Fifty years after US astronaut Neil Armstrong landed on the moon, films about real life space travel are a genre with well-established conventions. First Man is refreshingly unafraid to break them.
It’s well worth seeing, and seeing in a cinema.
You might expect luxurious exterior shots exalting the glory of space with slow, inspiring music.
Well, there’s a bit of that. The lunar descent sequence is awesome and gorgeous, the eerily silent and colourless moonwalk that follows perhaps even more so.
But this is more a film of cramped cockpits, loud and confusing with the scream of hot metal and the bleeping of alarms. It’s intensely claustrophobic, the camera right up in Armstrong actor Ryan Gosling’s face.
You might expect a procedural plot about technical problems and ingenuous solutions. But this is a film about humans, not science.
At its core is emotionally-repressed Armstrong’s struggle to grieve for the daughter he lost to cancer.
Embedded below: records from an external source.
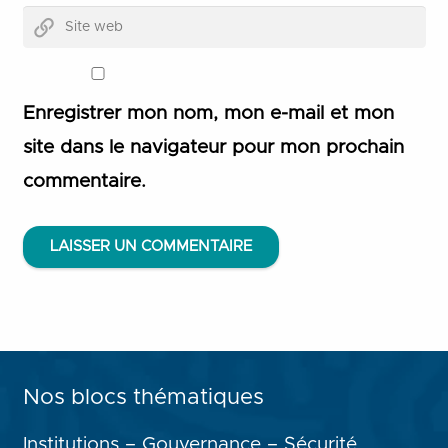
Enregistrer mon nom, mon e-mail et mon
site dans le navigateur pour mon prochain
commentaire.
LAISSER UN COMMENTAIRE
Nos blocs thématiques
Institutions – Gouvernance – Sécurité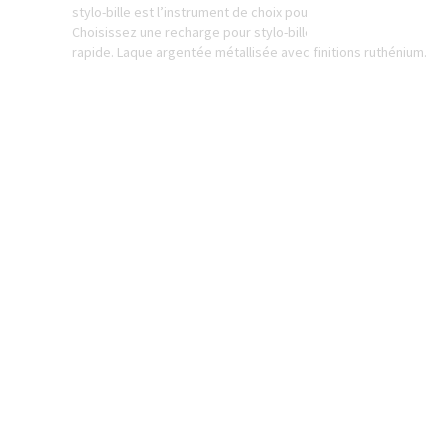
stylo-bille est l’instrument de choix pour vous exprimer sponta
Choisissez une recharge pour stylo-bille WATERMAN offrant con
rapide. Laque argentée métallisée avec finitions ruthénium.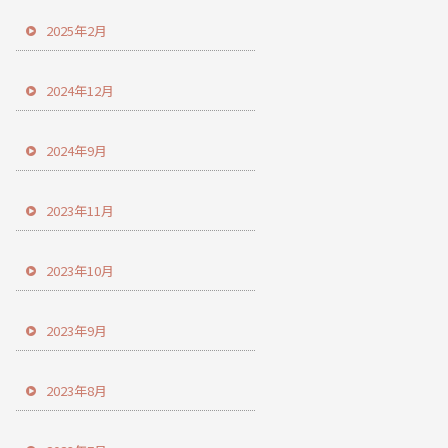
2025年2月
2024年12月
2024年9月
2023年11月
2023年10月
2023年9月
2023年8月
He shuts himself off from his family, adding to the strain caused by his repeated absences and brushes with death.
Claire Foy is impressive as Jean Armstrong, whose domestic labour fills the gap, and who angrily confronts her husband and his Nasa bosses.
The tension in their marriage acts as a microcosm of the debate around the space race.
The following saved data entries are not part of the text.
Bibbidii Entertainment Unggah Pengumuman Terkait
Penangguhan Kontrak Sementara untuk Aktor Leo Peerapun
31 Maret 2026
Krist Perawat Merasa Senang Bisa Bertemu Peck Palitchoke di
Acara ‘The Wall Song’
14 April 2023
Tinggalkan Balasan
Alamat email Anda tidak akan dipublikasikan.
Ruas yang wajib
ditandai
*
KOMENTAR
Is it, as Jean snaps, just “a bunch of boys making models out of balsa wood”? Or is it, as Ed White played by Jason Clarke gushes, a noble quest to “look out” and “expand our horizons”? White died in the Apollo 1 cockpit fire, shown in all its horrific suddenness. Armstrong, bloodied in a crash, later admonishes his bosses for asking a little too late whether the cost was worth it.
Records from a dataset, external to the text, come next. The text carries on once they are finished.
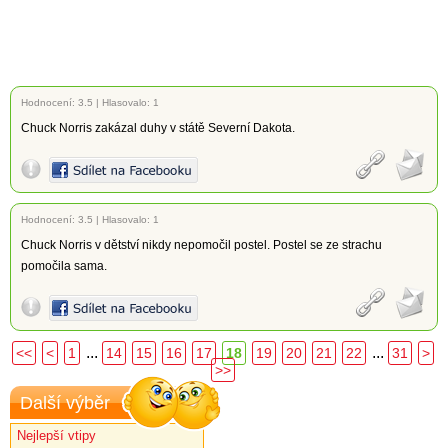
Hodnocení:
3.5
|
Hlasovalo: 1
Chuck Norris zakázal duhy v státě Severní Dakota.
Hodnocení:
3.5
|
Hlasovalo: 1
Chuck Norris v dětství nikdy nepomočil postel. Postel se ze strachu
pomočila sama.
...
...
<<
<
1
14
15
16
17
18
19
20
21
22
31
>
>>
Další výběr
Nejlepší vtipy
The point is echoed with glimpses of critics, from skinflint politicians to protesters. The space programme wasn’t just a bunch of brilliant scientists and brave pilots. It was the US state, a superpower that was also busy grinding its own citizens down in poverty, segregation and setting Vietnam ablaze.
Sending Armstrong to the moon helped US imperialism pose as the representative of all humanity, who watched with bated breath across the world. Today that state sees its power waning, its economy stagnating and a monster in the White House.
So the Apollo programme is the perfect myth for those who’d rather “Make America Great Again” through the cosmopolitan imperialism of John F Kennedy than the insularity of Trump.
The film is as ambiguous as it can probably get away with, even
controversially omitting Armstrong planting a US flag on the moon.
But however much it does to deconstruct a myth of US greatness, it does a bit more to revive it.